DATA SECTION:

________________

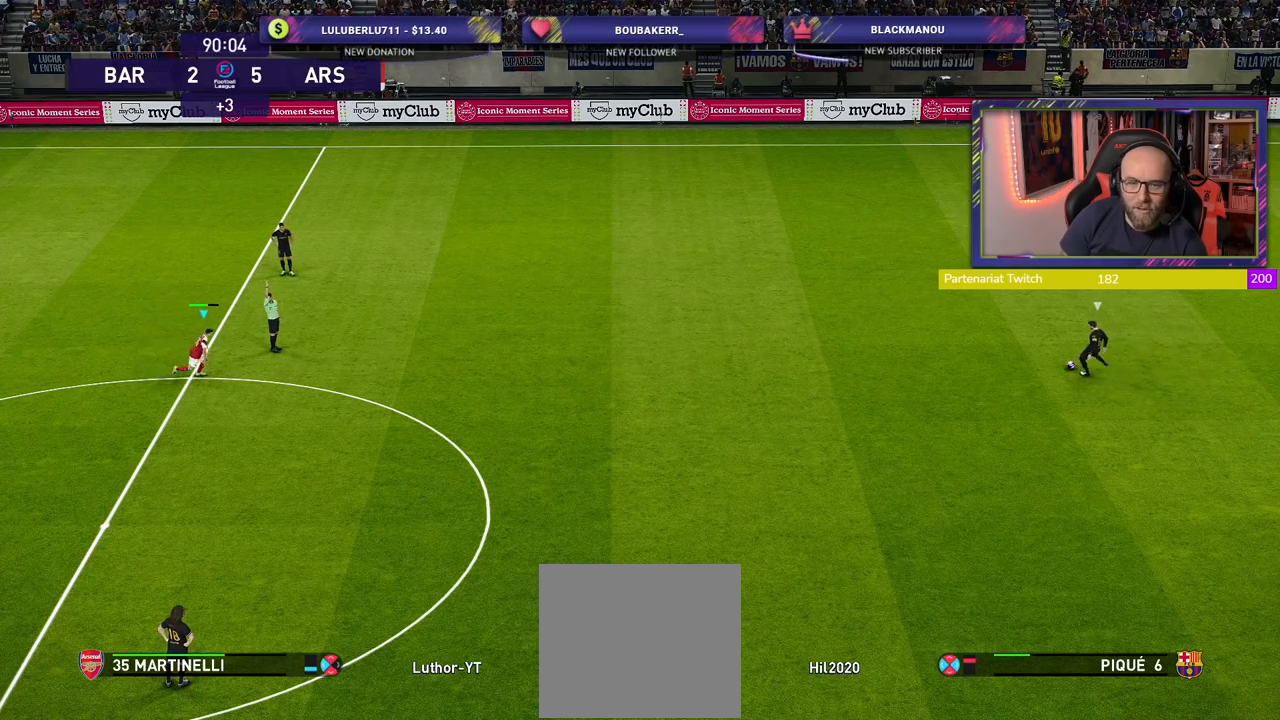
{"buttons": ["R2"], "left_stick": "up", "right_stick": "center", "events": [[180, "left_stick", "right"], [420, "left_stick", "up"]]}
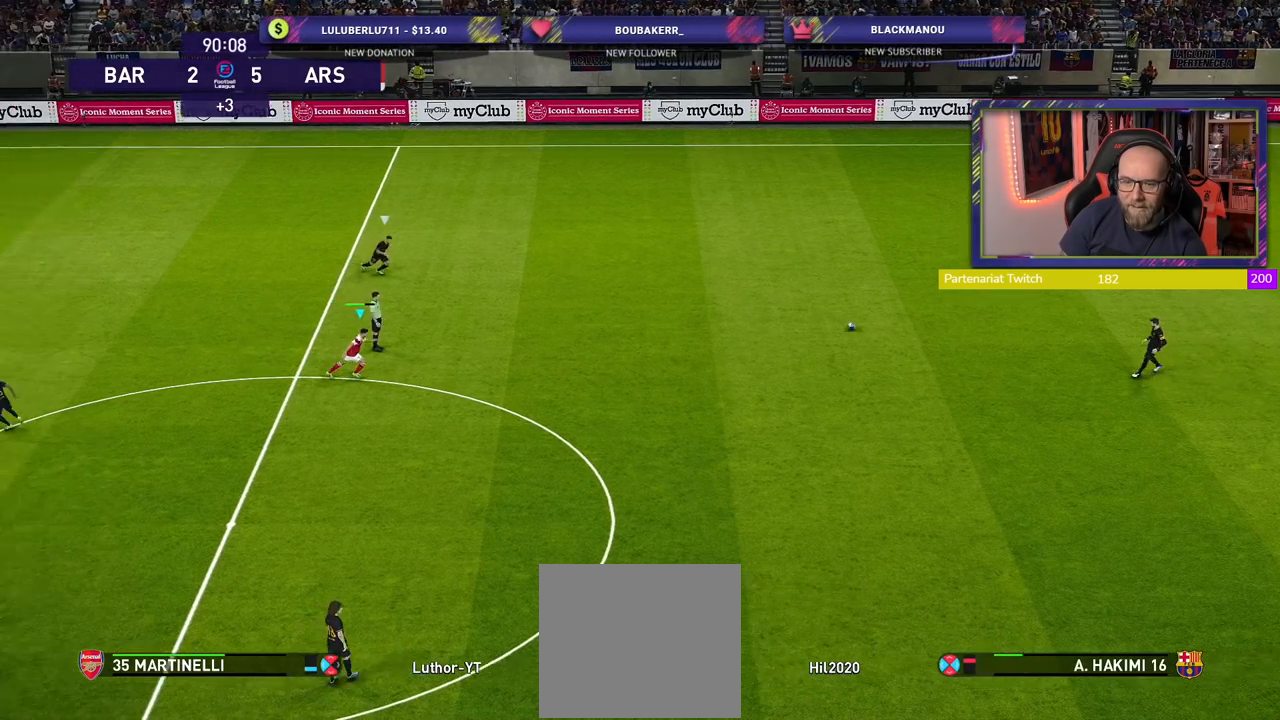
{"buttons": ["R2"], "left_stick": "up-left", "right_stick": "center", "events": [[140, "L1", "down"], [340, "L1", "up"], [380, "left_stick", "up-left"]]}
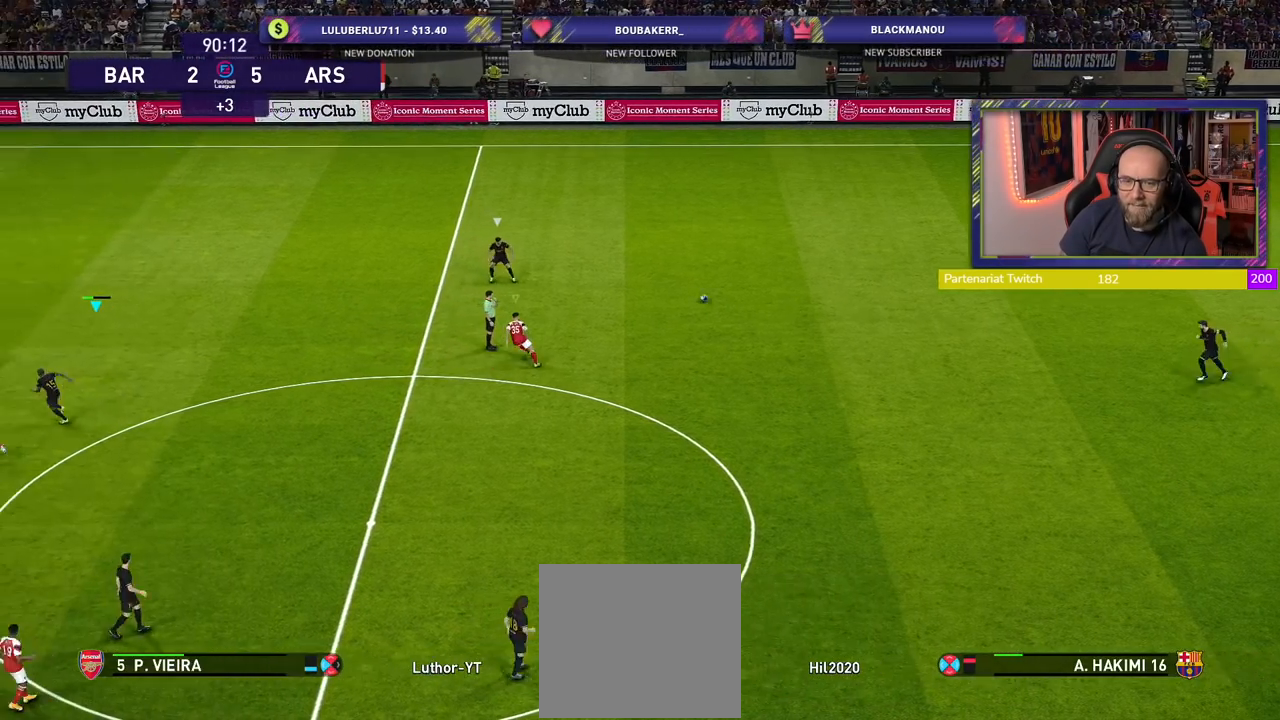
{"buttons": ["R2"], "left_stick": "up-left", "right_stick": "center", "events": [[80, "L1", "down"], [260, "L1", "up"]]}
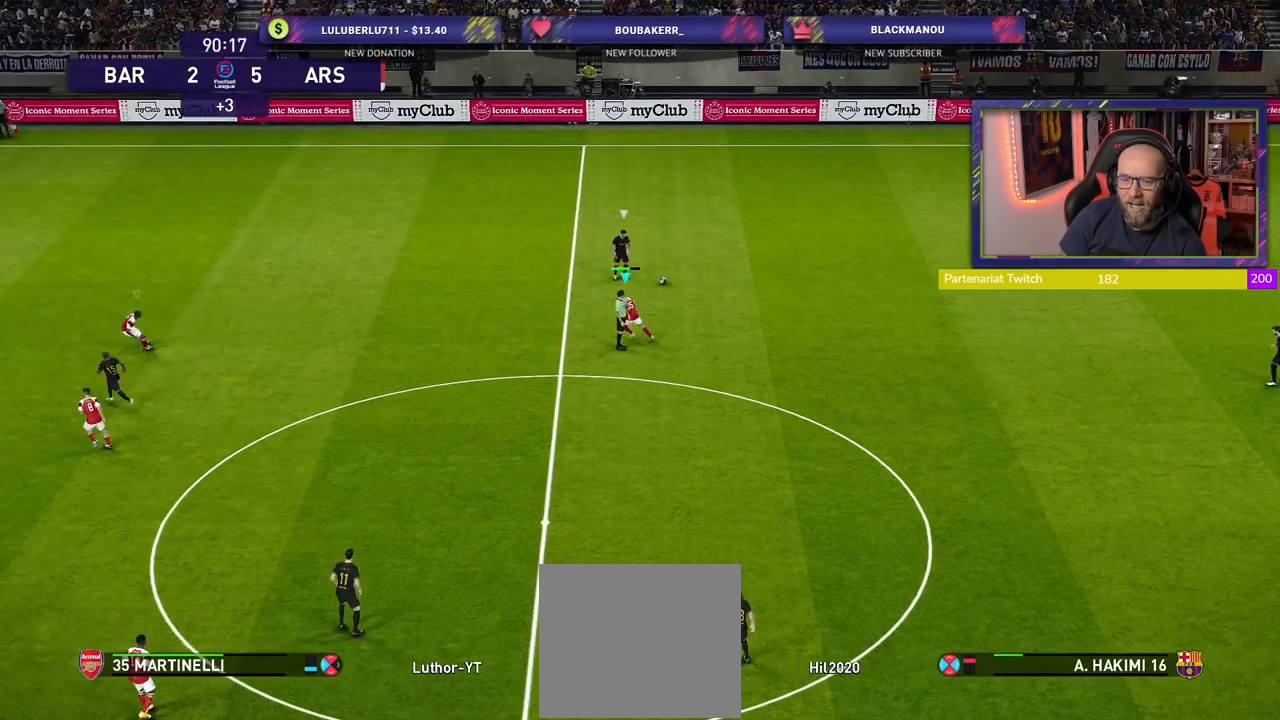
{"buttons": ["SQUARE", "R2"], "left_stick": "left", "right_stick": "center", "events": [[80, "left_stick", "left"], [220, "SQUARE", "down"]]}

________________

WORK TASK: Report every line of the preceding listing where the string "down" occurs.

RESULT OF THIS TASK:
{"buttons": ["R2"], "left_stick": "up-left", "right_stick": "center", "events": [[140, "L1", "down"], [340, "L1", "up"], [380, "left_stick", "up-left"]]}
{"buttons": ["R2"], "left_stick": "up-left", "right_stick": "center", "events": [[80, "L1", "down"], [260, "L1", "up"]]}
{"buttons": ["SQUARE", "R2"], "left_stick": "left", "right_stick": "center", "events": [[80, "left_stick", "left"], [220, "SQUARE", "down"]]}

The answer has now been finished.